Posted Tuesday, September 26, 2006

9/26/06 Ready for Liftoff!

BY J.D. HILLARD

If you’re driving past the Redman House one day soon and it seems to be in a different spot, don’t be surprised.

The Redman House Foundation expected to receive a permit this week to lift the ailing 109-year-old William Weeks-designed Victorian-style home off its foundation and place it on cribbing about 75 feet away, said board member Bob Corbett. The measure is intended to allow for the rebuilding of the foundation.

The foundation has been working toward the restoration of the building, known for beautiful wood- and plater-work and an elegant design, for nine years. The first step in the many phases of rehabilitation planned for the building had foundation members excited, said Dean Coley, a foundation board member.

“We’re finally getting something concrete done,” Coley said. “We’re very excited about it.
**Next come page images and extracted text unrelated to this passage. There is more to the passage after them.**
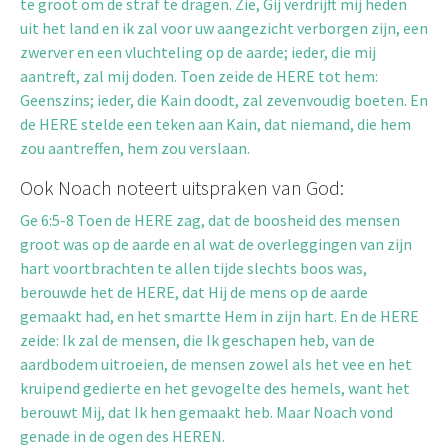
te groot om de straf te dragen. Zie, Gij verdrijft mij heden
uit het land en ik zal voor uw aangezicht verborgen zijn, een
zwerver en een vluchteling op de aarde; ieder, die mij
aantreft, zal mij doden. Toen zeide de HERE tot hem:
Geenszins; ieder, die Kain doodt, zal zevenvoudig boeten. En
de HERE stelde een teken aan Kain, dat niemand, die hem
zou aantreffen, hem zou verslaan.
Ook Noach noteert uitspraken van God:
Ge 6:5-8 Toen de HERE zag, dat de boosheid des mensen
groot was op de aarde en al wat de overleggingen van zijn
hart voortbrachten te allen tijde slechts boos was,
berouwde het de HERE, dat Hij de mens op de aarde
gemaakt had, en het smartte Hem in zijn hart. En de HERE
zeide: Ik zal de mensen, die Ik geschapen heb, van de
aardbodem uitroeien, de mensen zowel als het vee en het
kruipend gedierte en het gevogelte des hemels, want het
berouwt Mij, dat Ik hen gemaakt heb. Maar Noach vond
genade in de ogen des HEREN.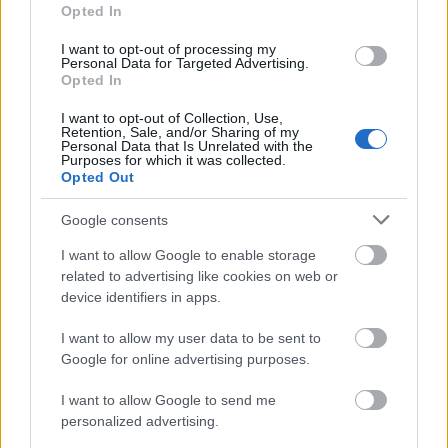
Energetika
Opted In
I want to opt-out of processing my
Personal Data for Targeted Advertising.
Opted In
I want to opt-out of Collection, Use,
Retention, Sale, and/or Sharing of my
Personal Data that Is Unrelated with the
Purposes for which it was collected.
Opted Out
Google consents
I want to allow Google to enable storage
Mezőkövesd
Zsóry Gyógy- és Strandfürdő
napelem
related to advertising like cookies on web or
device identifiers in apps.
Napelemes kiserőmű fedheti le a Zsóry fürdő
áramfogyasztásának harmadát
I want to allow my user data to be sent to
Mezőkövesd büszkesége, a régió egyik leglátogatottabb fürdője
Google for online advertising purposes.
a fejlesztésnek köszönhetően megújuló energiával is biztosítja
működését.
I want to allow Google to send me
personalized advertising.
Energiatárolókkal erősítik az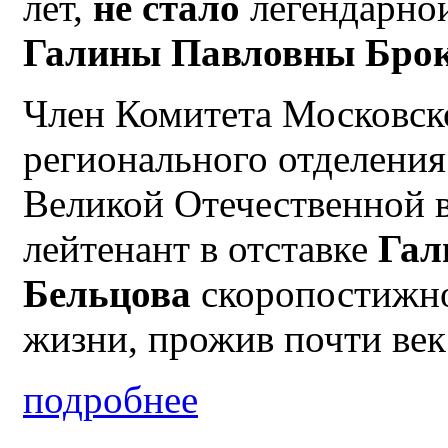
лет,
не стало
легендарной
Галины Павловны Брок
Член Комитета Московск
регионального отделени
Великой Отечественной 
лейтенант в отставке
Гал
Бельцова
скоропостижно
жизни, прожив почти век
подробнее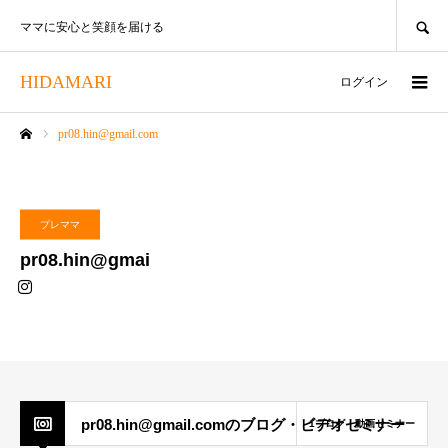
SEARCH
ママに安心と笑顔を届ける
HIDAMARI
ログイン
pr08.hin@gmail.com
ホーム
プレママ
pr08.hin@gmail.com
pr08.hin@gmail.comのブログ・ビデオセミナー
1ブログ・動画セミナー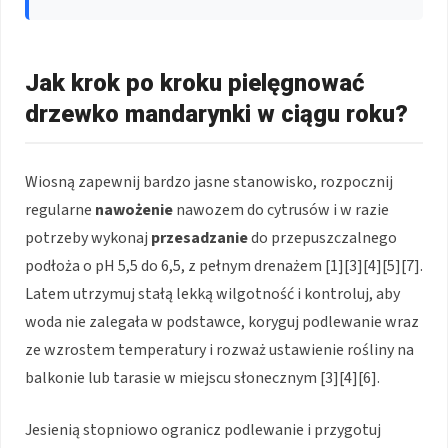
Jak krok po kroku pielęgnować
drzewko mandarynki w ciągu roku?
Wiosną zapewnij bardzo jasne stanowisko, rozpocznij
regularne
nawożenie
nawozem do cytrusów i w razie
potrzeby wykonaj
przesadzanie
do przepuszczalnego
podłoża o pH 5,5 do 6,5, z pełnym drenażem [1][3][4][5][7].
Latem utrzymuj stałą lekką wilgotność i kontroluj, aby
woda nie zalegała w podstawce, koryguj podlewanie wraz
ze wzrostem temperatury i rozważ ustawienie rośliny na
balkonie lub tarasie w miejscu słonecznym [3][4][6].
Jesienią stopniowo ogranicz podlewanie i przygotuj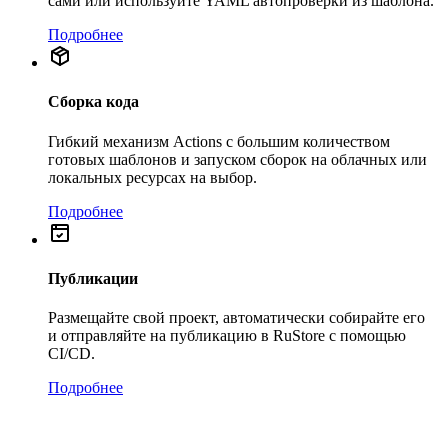
сами или используйте YAML автопроверки из шаблона.
Подробнее
Сборка кода
Гибкий механизм Actions с большим количеством
готовых шаблонов и запуском сборок на облачных или
локальных ресурсах на выбор.
Подробнее
Публикации
Размещайте свой проект, автоматически собирайте его
и отправляйте на публикацию в RuStore с помощью
CI/CD.
Подробнее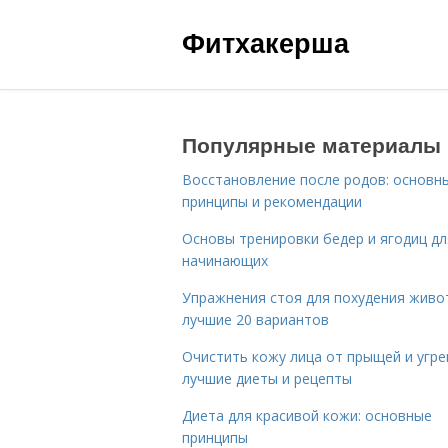
Фитхакерша
Популярные материалы
Восстановление после родов: основн
принципы и рекомендации
Основы тренировки бедер и ягодиц дл
начинающих
Упражнения стоя для похудения живо
лучшие 20 вариантов
Очистить кожу лица от прыщей и угре
лучшие диеты и рецепты
Диета для красивой кожи: основные
принципы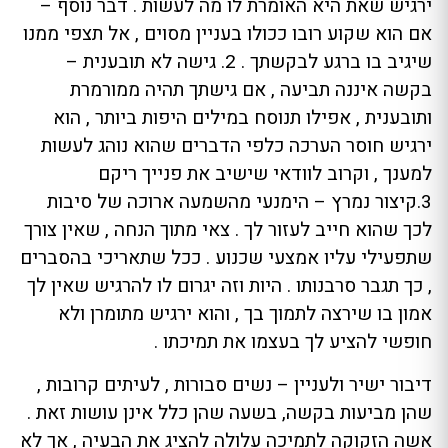
ירגיש שאת היא האומרת לו מה לעשות . דבר נוסף –
אם הוא שקוע רובו ככולו בעניין מסוים , אל תצפי ממנו
שיגיב בו ברגע לבקשתך . 2. גישה לא תובענית –
בקשה איננה תביעה , אם גישתך תהיה ממורמרת
ותובענית , אפילו תנוסח במילים היפות ביותר , הוא
ירגיש חוסר הערכה כלפי הדברים שהוא נוהג לעשות
למענך , וקרוב לוודאי שישיב את פנייך ריקם
3.קיצור נמרץ – הימנעי מהשמעה ארוכה של סיבות
לכך שהוא חייב לעזור לך . צאי מתוך הנחה , שאין צורך
שתפעילי עליו אמצעי שכנוע . ככל שתאריכי בהסברים
, כך תגבר סרבנותו . היות וזה יגרום לו להרגיש שאין לך
אמון בו שירצה לתמוך בך , והוא ירגיש מתומרן ולא
חופשי להציע לך בעצמו את תמיכתו .
דיבור ישיר ולעניין – נשים סבורות , לעיתים קרובות ,
שהן מביעות בקשה, בשעה שהן כלל אינן עושות זאת .
אשה הזקוקה לתמיכה עלולה להציג את הבעיה , אך לא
”While the foundation woes have occurred in more recent decades, their source came before the Army Corps of Engineers built the Pajaro River Levee. When the river ran free, occasional flooding built up silt in the crawlspace beneath the house, Corbett said. While the flooding was controlled by the levee in the 1950s, the silt has since rotted the supports standing on the foundation. The weight of the house has been crushing the rotten posts, allowing parts of the building to sag, Corbett said.

The move involves jacking up steel beams beneath the structure, then supporting the beams on dollies to roll it off the foundation area, he said. Once it clears the foundation, stacks of wooden posts will be erected under supporting points in the structure to stabilize it. The move was expected to take place around the end of October.
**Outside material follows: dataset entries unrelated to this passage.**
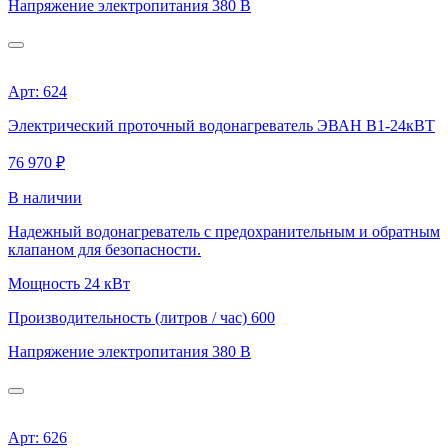
Напряжение электропитания
380 В
Арт: 624
Электрический проточный водонагреватель ЭВАН В1-24кВТ
76 970 ₽
В наличии
Надежный водонагреватель с предохранительным и обратным
клапаном для безопасности.
Мощность
24 кВт
Производительность (литров / час)
600
Напряжение электропитания
380 В
Арт: 626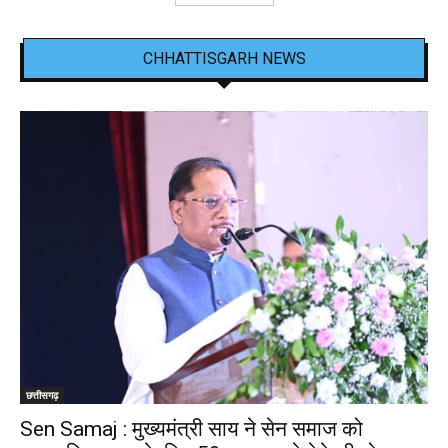
CHHATTISGARH NEWS
छत्तीसगढ़
Sen Samaj : मुख्यमंत्री साय ने सेन समाज को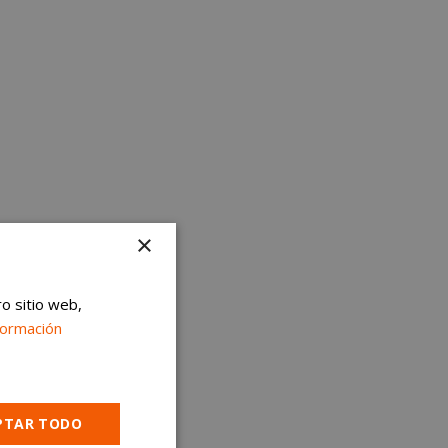
×
ro sitio web,
formación
PTAR TODO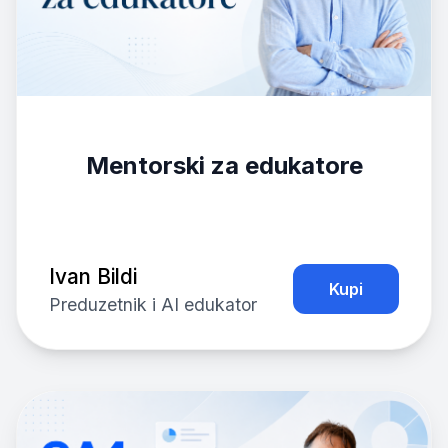
Mentorski za edukatore
Ivan Bildi
Kupi
Preduzetnik i AI edukator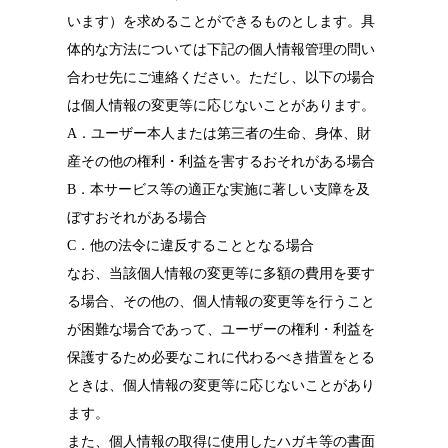
います）を求めることができるものとします。具
体的な方法については下記の個人情報管理の問い
合わせ先にご連絡ください。ただし、以下の場合
は個人情報の変更等に応じないことがあります。
A．ユーザー本人または第三者の生命、身体、財
産その他の権利・利益を害するおそれがある場合
B．本サービス等の適正な実施に著しい支障を及
ぼすおそれがある場合
C．他の法令に違反することとなる場合
なお、当該個人情報の変更等に多額の費用を要す
る場合、その他の、個人情報の変更等を行うこと
が困難な場合であって、ユーザーの権利・利益を
保護するため必要なこれに代わるべき措置をとる
ときは、個人情報の変更等に応じないことがあり
ます。
また、個人情報の取得に使用したハガキ等の書面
The Redman House was built in 1897 by the firm Lamborn and Uren for James Redman. Architect Weeks was also responsible for a number of well-known buildings in the Pajaro Valley. The Redman family sold the house in the 1930s to the prominent Hirahara family, who left the house during World War II when they were forced into internment camps for Japanese-Americans.
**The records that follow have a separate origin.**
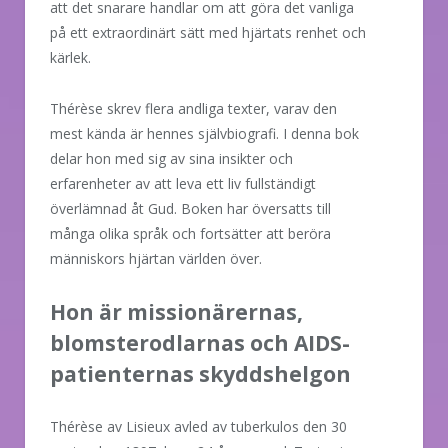
att det snarare handlar om att göra det vanliga
på ett extraordinärt sätt med hjärtats renhet och
kärlek.
Thérèse skrev flera andliga texter, varav den
mest kända är hennes självbiografi. I denna bok
delar hon med sig av sina insikter och
erfarenheter av att leva ett liv fullständigt
överlämnad åt Gud. Boken har översatts till
många olika språk och fortsätter att beröra
människors hjärtan världen över.
Hon är missionärernas,
blomsterodlarnas och AIDS-
patienternas skyddshelgon
Thérèse av Lisieux avled av tuberkulos den 30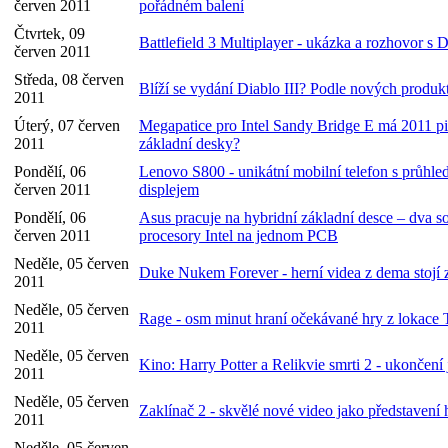
červen 2011
pořádném balení
Čtvrtek, 09
Battlefield 3 Multiplayer - ukázka a rozhovor s
červen 2011
Středa, 08 červen
Blíží se vydání Diablo III? Podle nových produk
2011
Úterý, 07 červen
Megapatice pro Intel Sandy Bridge E má 2011 pi
2011
základní desky?
Pondělí, 06
Lenovo S800 - unikátní mobilní telefon s průh
červen 2011
displejem
Pondělí, 06
Asus pracuje na hybridní základní desce – dva s
červen 2011
procesory Intel na jednom PCB
Neděle, 05 červen
Duke Nukem Forever - herní videa z dema stojí z
2011
Neděle, 05 červen
Rage - osm minut hraní očekávané hry z lokace 
2011
Neděle, 05 červen
Kino: Harry Potter a Relikvie smrti 2 - ukončení
2011
Neděle, 05 červen
Zaklínač 2 - skvělé nové video jako představení
2011
Neděle, 05 červen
The house was red-tagged after the Loma Prieta earthquake in 1989.

While the building appears decrepit from a distance, the redwood-frame structure has actually held up well, Corbett said. Still, the list of renovation projects is long.

Prior to moving the building, the chimneys must be removed. While on a typical house this would involve a hauling truck and a sledgehammer, the Redman project will involve more care. Because the project aims to restore the structure rather than rebuild it, the chimneys will actually be disassembled and stored so they can be put back together when the house is back on its foundation, Corbett said.

The house needs a new roof and much of the woodwork is in such bad shape it must be replaced. Following any restoration work, however, surviving windows, woodwork and plaster designs will be put back in their original locations.

“It’ll all be very well documented before anything is removed,” Corbett said. “It’s going to be a very careful and very extensive restoration.”

Corbett called the permit to move the house the first piece of “the permit puzzle.” With the house moved, the group hopes to rebuild the foundation beginning in the spring, which will require another permit. The roof work and other projects would involve additional permits, he said.

Restoring the house was expected to cost roughly $4.5 million and take up to seven years, Coley said. A fund for operations and maintenance and additional development of educational facilities on the 14-acre property would bring the total project to about $12 million. How close is the foundation to that goal? Not very, Coley said.

The foundation hopes to put the funds together from government, foundation and corporate grants along with matching funds from local private donors. The hope is the coming activity on the project will demonstrate that the project is making progress, he said.

“Most people heretofore would not be forthcoming,” Coley said. “They haven’t had something to see.”